MANY US school leaders believe that the nation’s worst-ever staffing crisis is now inevitable.

About 200,000 teachers will have to be recruited annually over the next decade to compensate for rising student enrolments and a sharp increase in teacher retirements.

Some analysts doubt whether that is possible, especially as states such as Massachusetts have had to introduce “signing-on bonuses”.

But Richard Ingersoll, of the University of Georgia, believes that states should be thinking about teacher retention as well as supply.

“There is no point in recruiting hundreds of thousands of teachers if they leave a few years later,” he told the AERA conference. “What the data suggest is that we have a revolving door.”

Ingersoll’s research shows that teacher turnover is running at 13.2 per cent a year - compared with 11 per cent for the general economy. Predictably, public scools in poor urban districts have a higher turnover (15.2 per cent) than those in better-off areas (10.5 per cent).

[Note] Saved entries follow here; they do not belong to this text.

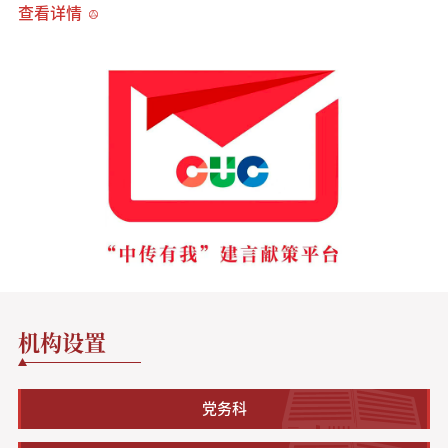
查看详情
机构设置
党务科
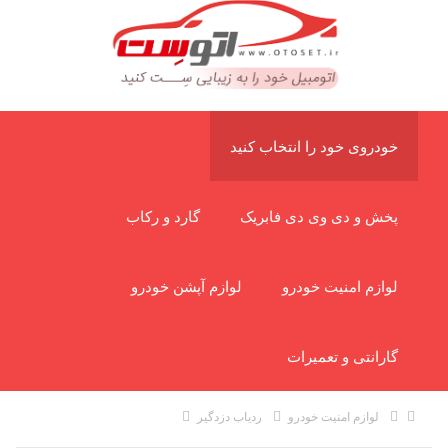
خودروی خود را انتخاب کنید
پخش و دی وی دی فابریک
گارد و رکاب
لوازم امنیت خودرو
لوازم آپشن خودرو
گارانتی و تعمیرات
لوازم امنیت خودرو
ردیاب دزدگیر
ردیاب دزدگیر اتوست AS-BT618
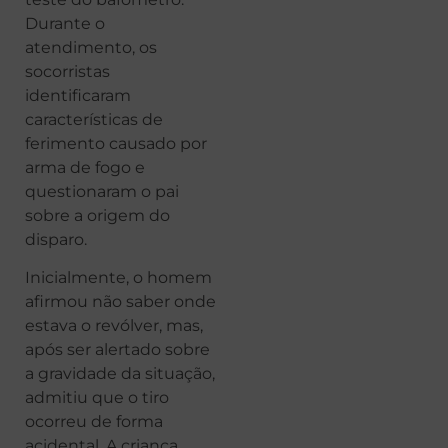
Durante o
atendimento, os
socorristas
identificaram
características de
ferimento causado por
arma de fogo e
questionaram o pai
sobre a origem do
disparo.
Inicialmente, o homem
afirmou não saber onde
estava o revólver, mas,
após ser alertado sobre
a gravidade da situação,
admitiu que o tiro
ocorreu de forma
acidental. A criança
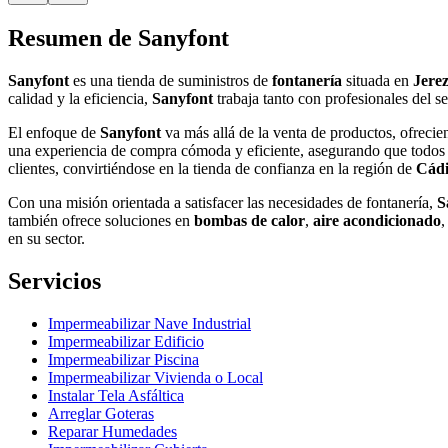
Resumen de Sanyfont
Sanyfont
es una tienda de suministros de
fontanería
situada en
Jerez
calidad y la eficiencia,
Sanyfont
trabaja tanto con profesionales del s
El enfoque de
Sanyfont
va más allá de la venta de productos, ofreci
una experiencia de compra cómoda y eficiente, asegurando que todos 
clientes, convirtiéndose en la tienda de confianza en la región de
Cádi
Con una misión orientada a satisfacer las necesidades de fontanería,
S
también ofrece soluciones en
bombas de calor
,
aire acondicionado
en su sector.
Servicios
Impermeabilizar Nave Industrial
Impermeabilizar Edificio
Impermeabilizar Piscina
Impermeabilizar Vivienda o Local
Instalar Tela Asfáltica
Arreglar Goteras
Reparar Humedades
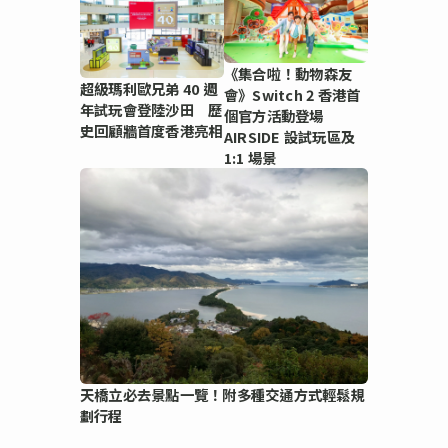
《集合啦！動物森友
超級瑪利歐兄弟 40 週
會》Switch 2 香港首
年試玩會登陸沙田 歷
個官方活動登場
史回顧牆首度香港亮相
AIRSIDE 設試玩區及
1:1 場景
天橋立必去景點一覽！附多種交通方式輕鬆規
劃行程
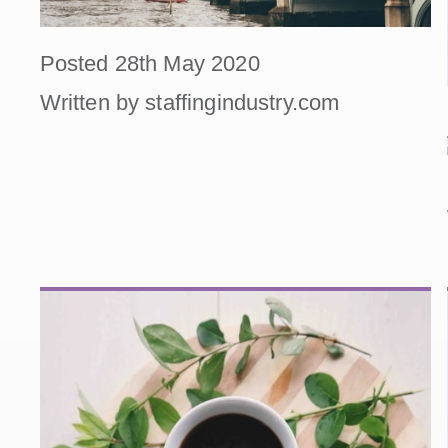
Posted 28th May 2020
Written by staffingindustry.com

But his research - based on US Department Education statistics - also produced a surprise. Private schools’ turnover (18.9 per cent) was far higher than public schools’ (12.4 per cent).

Small private schools had the highest rate of all (22.8 per cent).

In small private schools, inadequate pay was the main source of unhappiness (76 per cent of dissatisfied leavers mentioned salary). But teachers in disadvantaged public schools were unhappy about various issues: salary (31 per cent), administrative support (23 per cent), student discipline (28 per cent) and unsafe environments (15 per cent).

However, Ingersoll does not believe that his statistics are depressing. “If we want to improve retention rates we need to look at the way schools are managed and run. But they are not problems beyond our reach.”